Task brief —
The answer must reproduce every record exactly, with all pictures omitted.

Data to use —
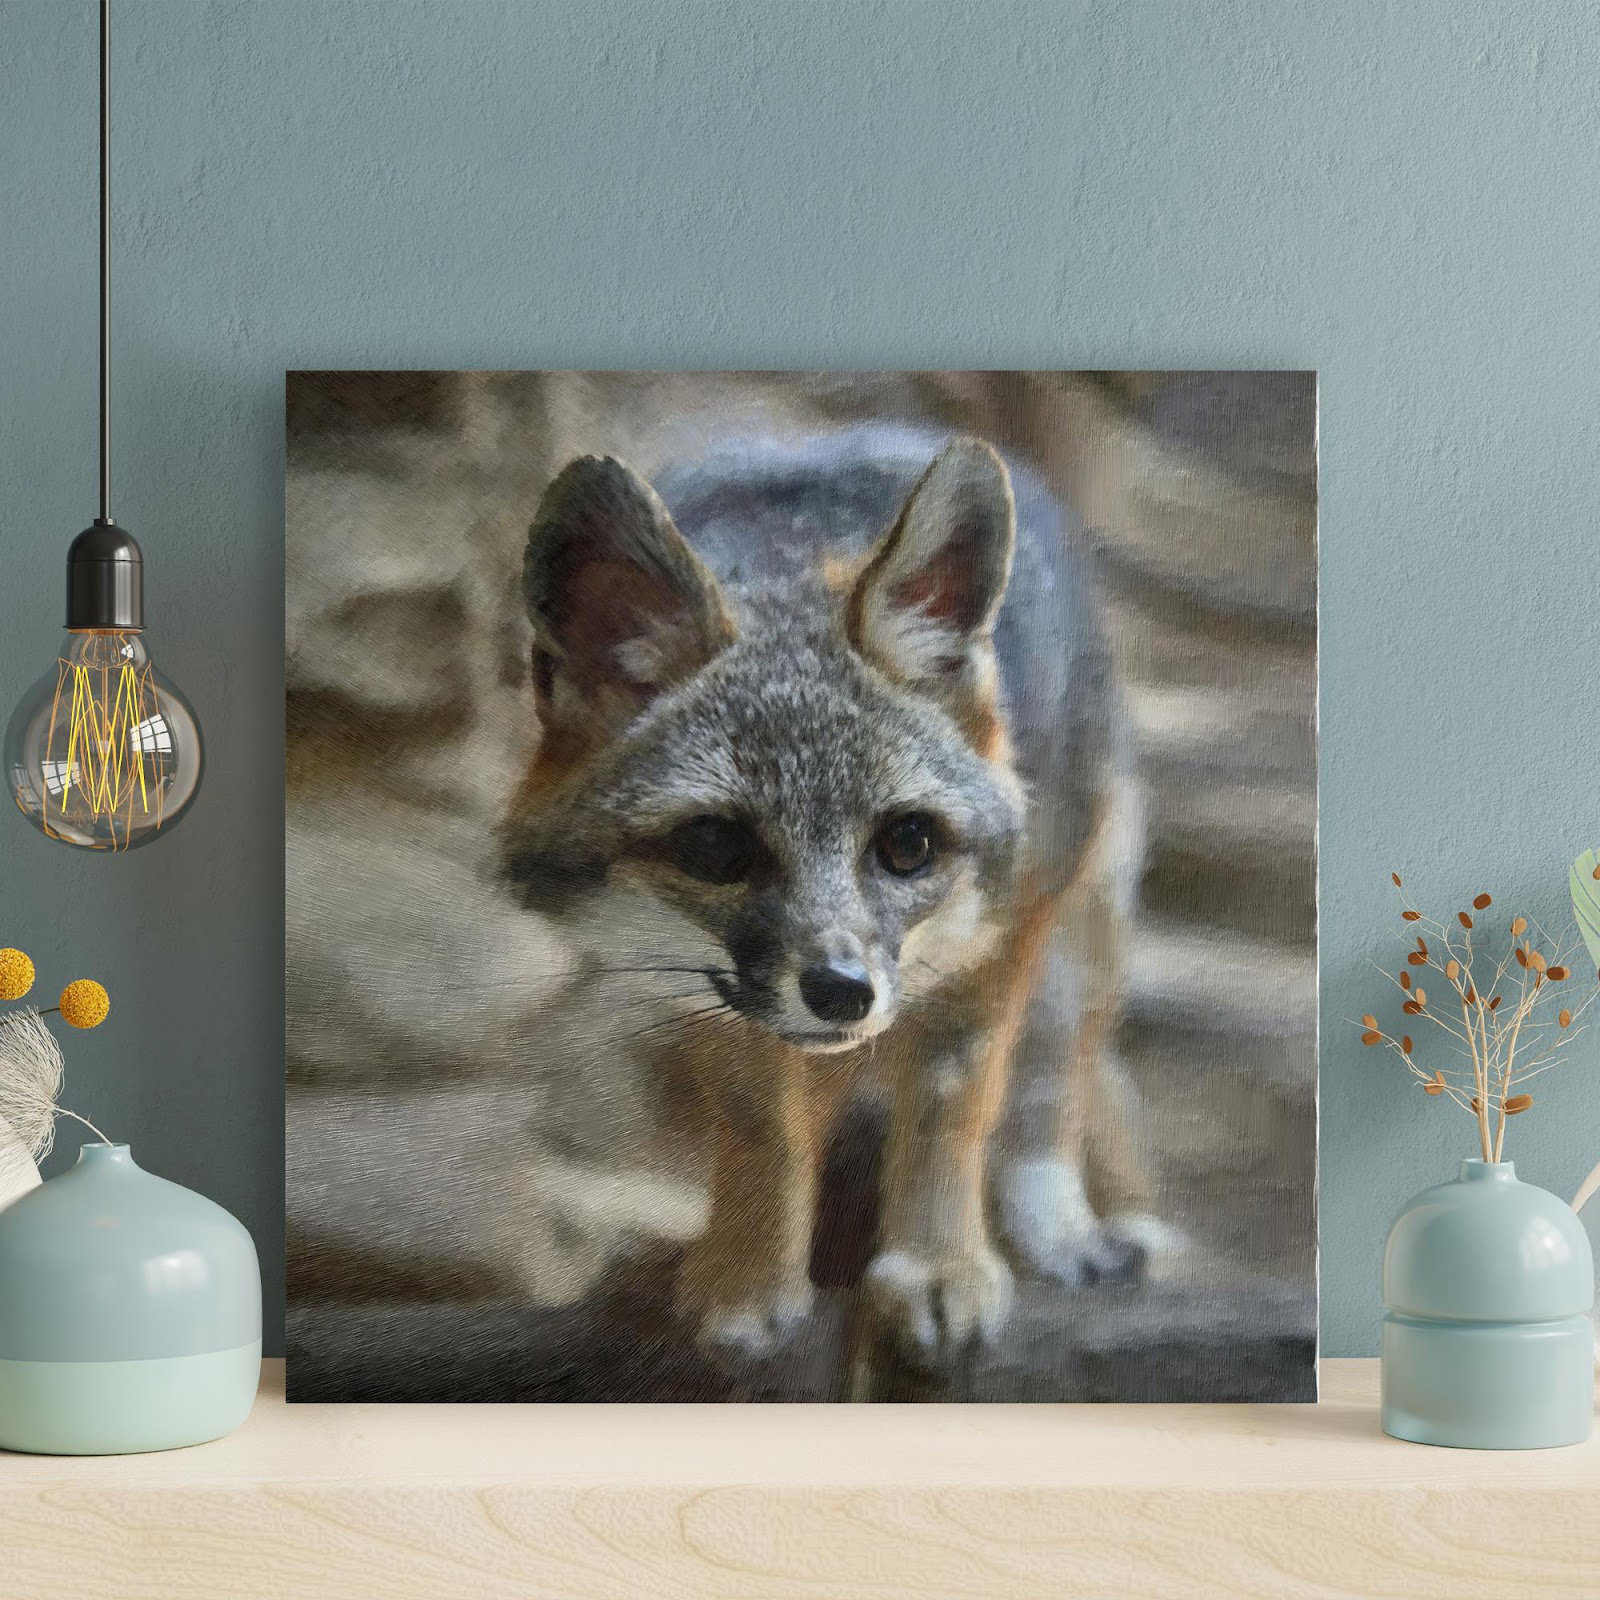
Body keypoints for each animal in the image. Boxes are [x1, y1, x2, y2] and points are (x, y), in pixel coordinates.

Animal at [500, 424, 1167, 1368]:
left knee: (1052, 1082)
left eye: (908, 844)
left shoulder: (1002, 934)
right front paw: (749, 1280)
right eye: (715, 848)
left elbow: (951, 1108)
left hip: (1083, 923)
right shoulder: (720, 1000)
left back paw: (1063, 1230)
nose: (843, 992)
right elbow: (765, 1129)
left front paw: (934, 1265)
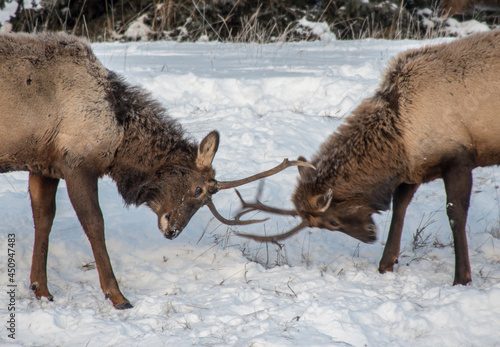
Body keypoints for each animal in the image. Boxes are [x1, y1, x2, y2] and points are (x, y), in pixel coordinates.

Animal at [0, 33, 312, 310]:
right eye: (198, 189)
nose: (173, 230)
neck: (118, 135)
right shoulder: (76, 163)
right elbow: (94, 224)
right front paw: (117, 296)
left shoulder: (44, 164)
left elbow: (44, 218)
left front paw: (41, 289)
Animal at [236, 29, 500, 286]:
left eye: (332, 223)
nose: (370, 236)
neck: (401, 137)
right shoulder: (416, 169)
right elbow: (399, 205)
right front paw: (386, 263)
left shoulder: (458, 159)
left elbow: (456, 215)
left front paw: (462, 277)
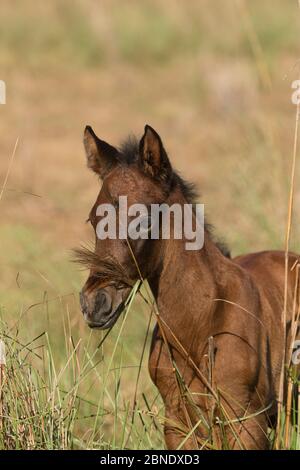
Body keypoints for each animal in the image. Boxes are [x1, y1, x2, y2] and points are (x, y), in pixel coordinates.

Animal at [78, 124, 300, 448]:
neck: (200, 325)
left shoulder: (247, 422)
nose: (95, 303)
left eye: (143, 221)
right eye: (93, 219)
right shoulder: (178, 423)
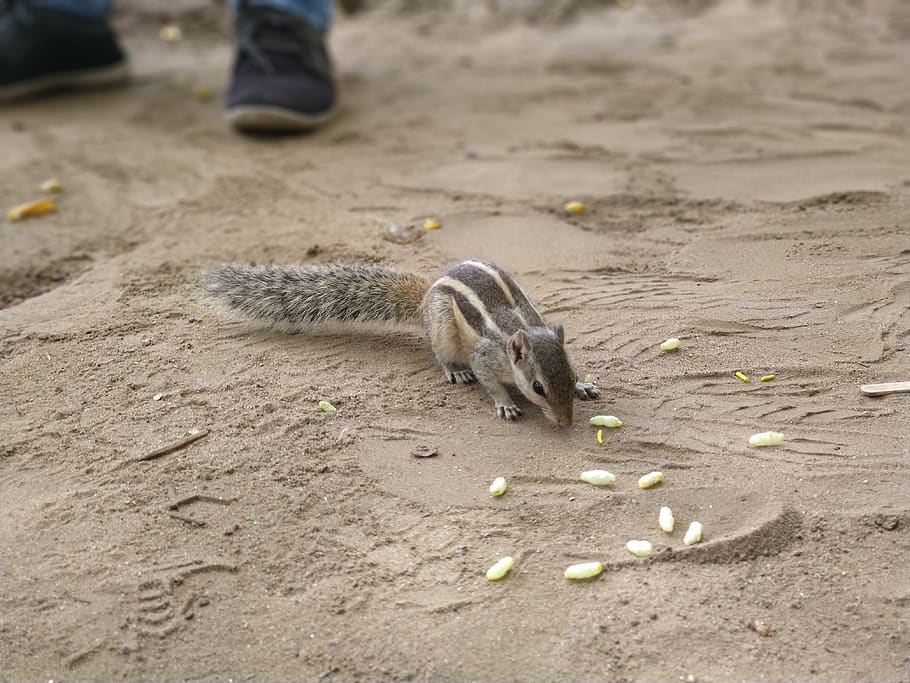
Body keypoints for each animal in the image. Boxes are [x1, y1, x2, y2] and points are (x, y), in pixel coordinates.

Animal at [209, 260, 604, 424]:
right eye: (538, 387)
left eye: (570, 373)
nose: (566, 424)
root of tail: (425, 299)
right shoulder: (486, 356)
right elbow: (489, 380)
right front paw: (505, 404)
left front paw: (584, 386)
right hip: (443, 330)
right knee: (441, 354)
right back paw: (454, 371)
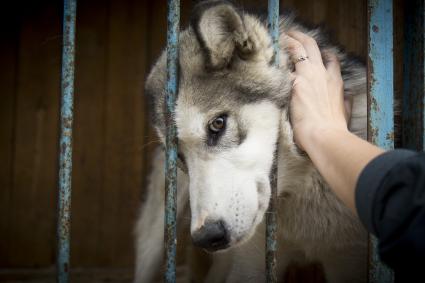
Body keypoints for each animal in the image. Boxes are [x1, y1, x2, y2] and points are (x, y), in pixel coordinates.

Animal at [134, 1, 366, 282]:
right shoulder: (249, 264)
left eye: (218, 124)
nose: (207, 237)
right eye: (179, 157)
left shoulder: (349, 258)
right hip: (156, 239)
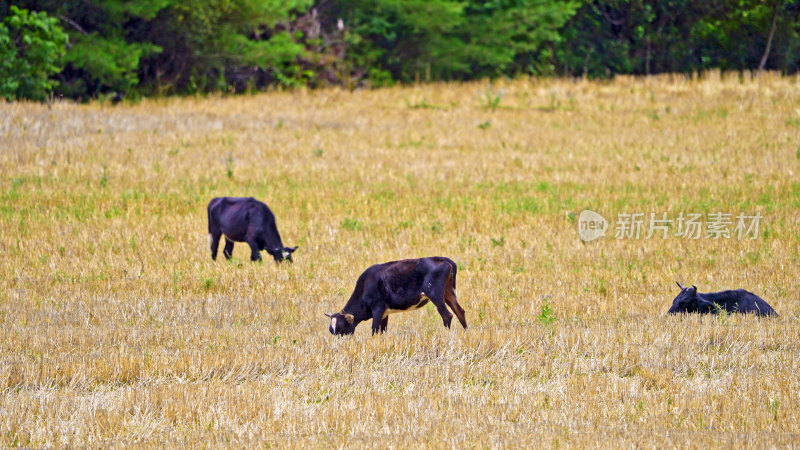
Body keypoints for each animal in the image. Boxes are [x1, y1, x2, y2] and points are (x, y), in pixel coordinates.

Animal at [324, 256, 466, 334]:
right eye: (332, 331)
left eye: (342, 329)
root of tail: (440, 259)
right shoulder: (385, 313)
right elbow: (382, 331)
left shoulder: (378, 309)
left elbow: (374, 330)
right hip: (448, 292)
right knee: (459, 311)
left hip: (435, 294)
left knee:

Written reply —
Body keypoints for each animal in the image. Boxes are [x1, y1, x2, y2] and points are (x, y), in pixel coordinates.

Animal at [500, 424, 1167, 1368]:
left knee: (1052, 1082)
left eye: (908, 844)
left shoulder: (1002, 934)
right front paw: (749, 1280)
right eye: (715, 848)
left elbow: (951, 1108)
left hip: (1083, 923)
right shoulder: (720, 1000)
left back paw: (1063, 1230)
nose: (843, 992)
right elbow: (765, 1129)
left front paw: (934, 1265)
Body keypoints for each animal in the image. Boxes are [x1, y1, x2, y2] and points are (x, y), in pixel coordinates.

Animal at [0, 33, 312, 310]:
right eye: (198, 189)
nose: (173, 230)
neck: (118, 135)
right shoulder: (76, 163)
right elbow: (94, 224)
right front paw: (117, 296)
left shoulder: (44, 164)
left elbow: (44, 218)
left front paw: (41, 289)
Animal at [236, 29, 500, 286]:
left eye: (332, 223)
nose: (370, 236)
neck: (401, 137)
right shoulder: (416, 169)
right elbow: (399, 205)
right front paw: (386, 263)
left shoulder: (458, 159)
left elbow: (456, 215)
left front paw: (462, 277)
Body keypoints for each animal in the image. Boxes are [x1, y1, x2, y2] and points are (x, y), in pixel coordinates.

Animal at [78, 124, 300, 448]:
neck: (200, 325)
left shoulder: (247, 422)
nose: (95, 303)
left eye: (143, 221)
right eye: (93, 219)
right shoulder: (178, 423)
Body keypoints for each animal in the image. Boxes are [x1, y1, x2, y2] and points are (x, y), in pixel coordinates.

Animal at [209, 260, 604, 424]:
right eye: (538, 387)
left eye: (570, 373)
nose: (566, 424)
root of tail: (425, 299)
right shoulder: (486, 356)
right elbow: (489, 380)
right front paw: (505, 404)
left front paw: (584, 386)
right hip: (443, 330)
right knee: (441, 354)
right back paw: (454, 371)
Body keypoints for each animal in the image. Boxes are [x1, y1, x2, y2] and points are (x, y), in pixel coordinates.

Animal at [134, 1, 366, 282]:
right shoulder: (249, 264)
left eye: (218, 124)
nose: (207, 237)
right eye: (179, 157)
left shoulder: (349, 258)
right hip: (156, 239)
Body keypoints for each animal in the image. Boxes are [x1, y1, x2, y2] and points are (x, y), in pixel coordinates.

Animal at [324, 256, 466, 334]:
right eye: (332, 331)
left eye: (342, 329)
root of tail: (440, 259)
right shoulder: (385, 313)
right elbow: (382, 331)
left shoulder: (378, 309)
left elbow: (374, 330)
right hip: (448, 292)
right knee: (459, 311)
left hip: (435, 294)
left knee:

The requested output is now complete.